# How many times can I melt chocolate?



## karlat (Nov 7, 2001)

I'm doing lots of holiday candy and cookie baking and I've been dipping various goodies and I'm using a good quality chocolate. If I melt slow and don't add anything (flavor, butter, cream) how many times can a use the chocolate.


----------



## athenaeus (Jul 24, 2001)

I have never thought of melting the chocolate again!!
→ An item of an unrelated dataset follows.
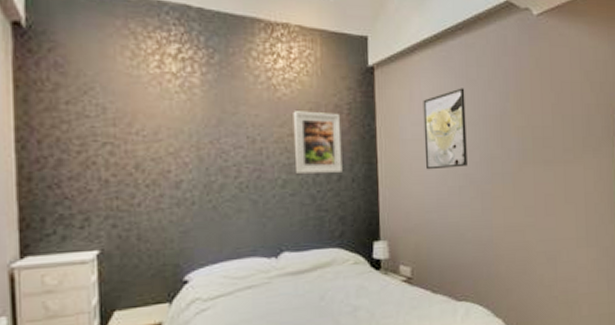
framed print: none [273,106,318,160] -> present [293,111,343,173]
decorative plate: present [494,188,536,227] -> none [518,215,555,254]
I am waiting to find out if I am wrong on that !


----------



## chrose (Nov 20, 2000)

You can continue to remelt and temper chocolate several times. Reseed with fresh chocolate if possible. However this in not indefinite. For good coating and or tempering ideally I don't think you should do it more than 2-3 times. You can always reuse the chocolate to add to mousses, icings, baking etc. In that way you can continue to melt and reheat it several times. It will though break down eventually so don't try to stretch it too far!


----------



## karlat (Nov 7, 2001)

I had not thought to reuse even after I finished dipping!! What a great idea! :bounce:


----------



## thebighat (Feb 21, 2001)

Here's some info on chocolate, including how to tell when it's tired.....chocolate stuff


----------



## momoreg (Mar 4, 2000)

What's that link, TBH? I didn't get anything.


----------



## thebighat (Feb 21, 2001)

try it again. I forgot a directory in the url and had to edit it.


----------



## marmalady (Apr 19, 2001)

I don't reuse my leftover chocolate, but just make some simple 'bark' with the leftovers; for dark chocolate, just throw in some nuts, maybe some liqueur (SP?!); hazelnut and frangelico are my faves; spread it out on a parchment lined pan, and chill, then break into pieces. With white chocolate, i use dried cherries and a cherry flavoring for chocolate and almonds sprinkled on top. I did this a couple of years ago, when I way overestimated the amount of white chocolate I needed, and it turned out to be the hit of the season! My best compliment was from the French chef I was doing banquet work with!


----------



## m brown (May 29, 1999)

IF I HAVE CLEAN CHOCOLATE LEFTOVERS, I JUST ADD TO NEW THE NEXT DAY AND TEMPER AGAIN. 
MMMMMMM CHOCOLATE....................


----------